I have following simplified query against an Access Database:
CREATE TABLE test (id TEXT)
INSERT INTO test VALUES ('4711')
SELECT
id,
'value',
'Value'
FROM
test
yields
id | Expr1001 | Expr1002 |
---|---|---|
4711 | value | Value |
Now the same query with DISTINCT
changes the case of the second literal string:
SELECT DISTINCT
id,
'value',
'Value'
FROM
test
yields
id | Expr1001 | Expr1002 |
---|---|---|
4711 | value | value |
The Outcome is the same no matter if the query comes via OleDb or directly via MS Access. How come that the database engine changes a literal value? I understand that jet sql ist pretty strange sometimes - but this looks to me like a bug. Or is this behavior described somewhere?
This is mostly speculation, but what I think is happening is the following:
SELECT DISTINCT x
is equal to SELECT x GROUP BY x
and converted to it.
Columns in GROUP BY
are de-duplicated, 'value'
is equal to 'Value'
according to the collation rules, thus only the first occurrence is processed.

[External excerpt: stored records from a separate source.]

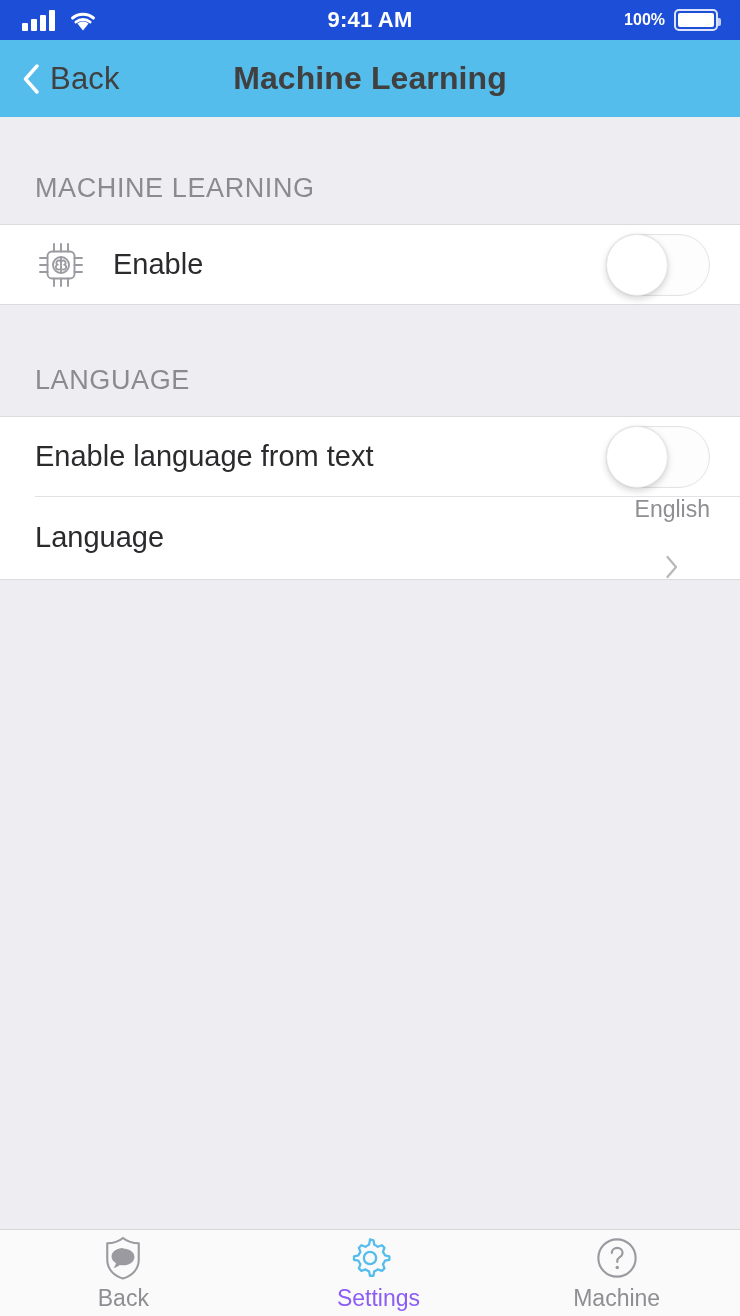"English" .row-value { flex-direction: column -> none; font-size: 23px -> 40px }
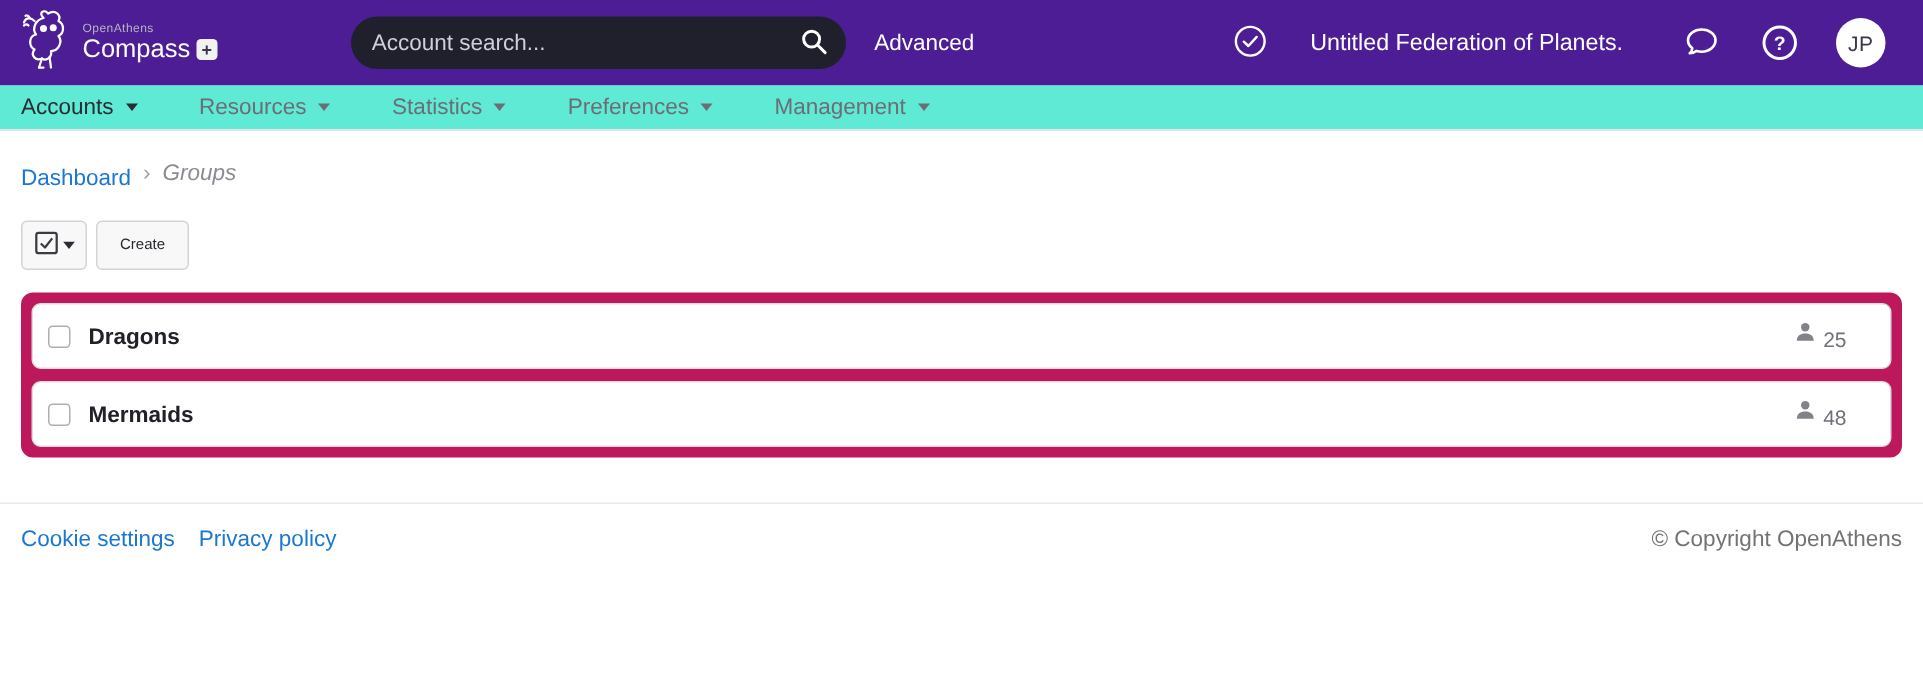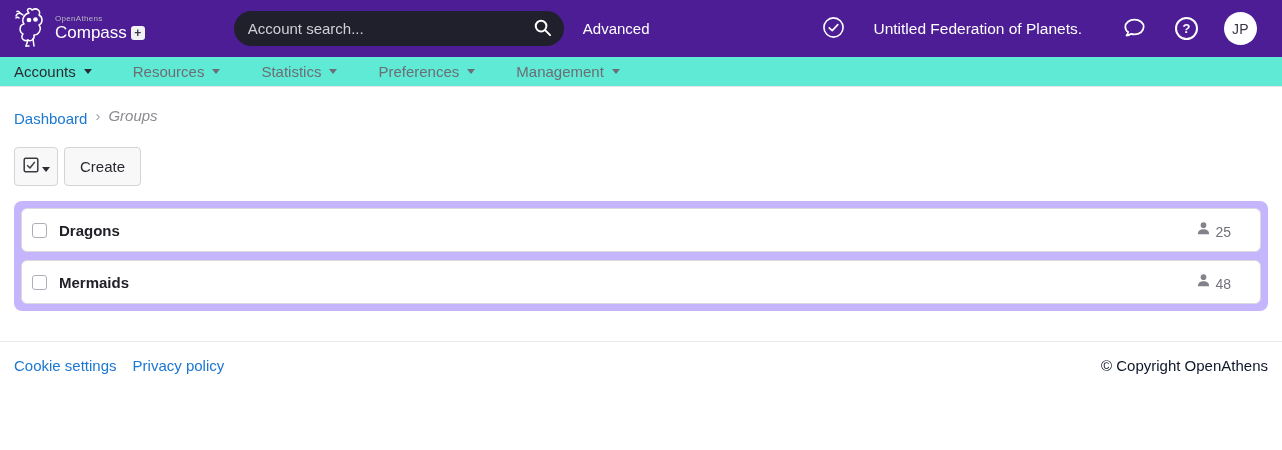"Create" .btn { font-size: 15px -> 10px; height: 39px -> 33px }
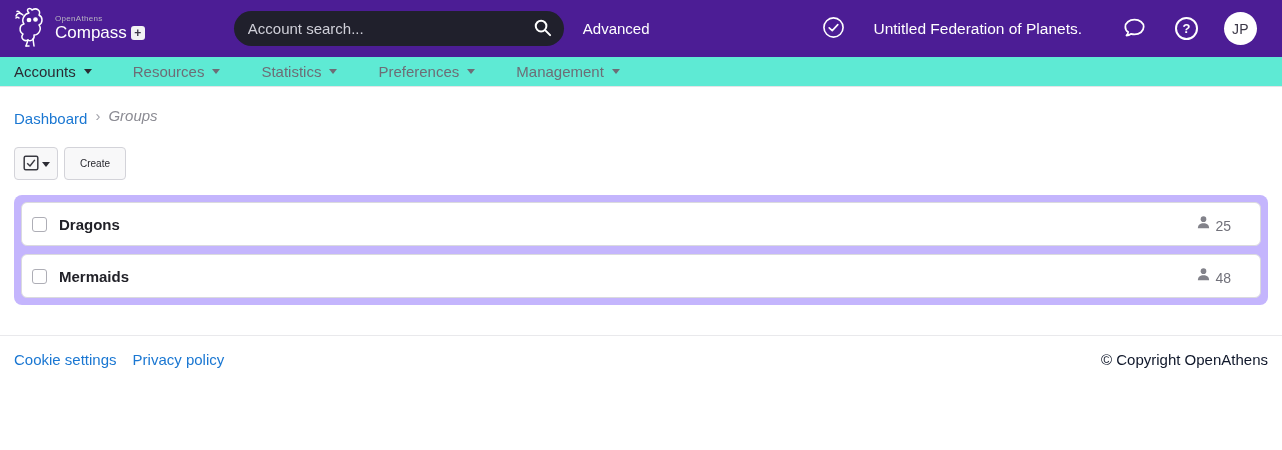"Dragons" .panel { background: #c4b5fd -> #be185d }
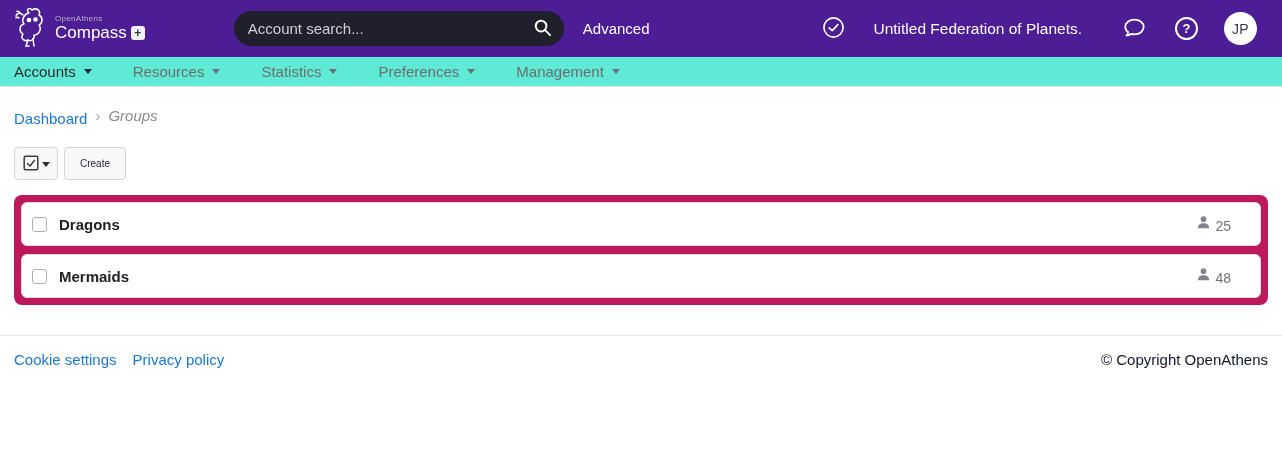"© Copyright OpenAthens" .copyright { color: #0f172a -> #737373 }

For each column, it's either a constant (calculated once), an aggregate column (calculated for each group), or a group column. Since 'value'
is in the GROUP BY
and 'Value'
is equal to 'value'
, these are both mapped to the group 'value'
We can see this behaviour too when grouping by individual columns:
SELECT
id,
'value',
'Value'
FROM
test
GROUP BY
id
No 'value' in the GROUP BY clause, parsed as expressions
id | Expr1001 | Expr1002 |
---|---|---|
4711 | value | Value |
SELECT
id,
'value',
'Value'
FROM
test
GROUP BY
id, 'valuE'
'value'
and 'valuE'
are equal, thus Expr1001 is a group column 'valuE
, same goes for 'Value'
id | Expr1001 | Expr1002 |
---|---|---|
4711 | valuE | valuE |
The string from the GROUP BY
clause is used, even though neither strings use that capitalization.
As far as I know, this behaviour is not documented, however. What is documented is that capitalization is ignored when evaluating groups, e.g. you can do SELECT ID, MAX(SomeColumn) FROM MyTable GROUP BY id
and Access doesn't complain that there's no ID
column in the GROUP BY
clause, but it's weird this applies to constants and DISTINCT
as well. The obvious workaround is: don't group by constants, use GROUP BY
instead of DISTINCT
when you have a SELECT
clause with constants.
If we compare this behaviour to T-SQL, it doesn't allow constants in the GROUP BY
part, and thus doesn't experience this behavior. GROUP BY id, 'valuE'
is not valid T-SQL.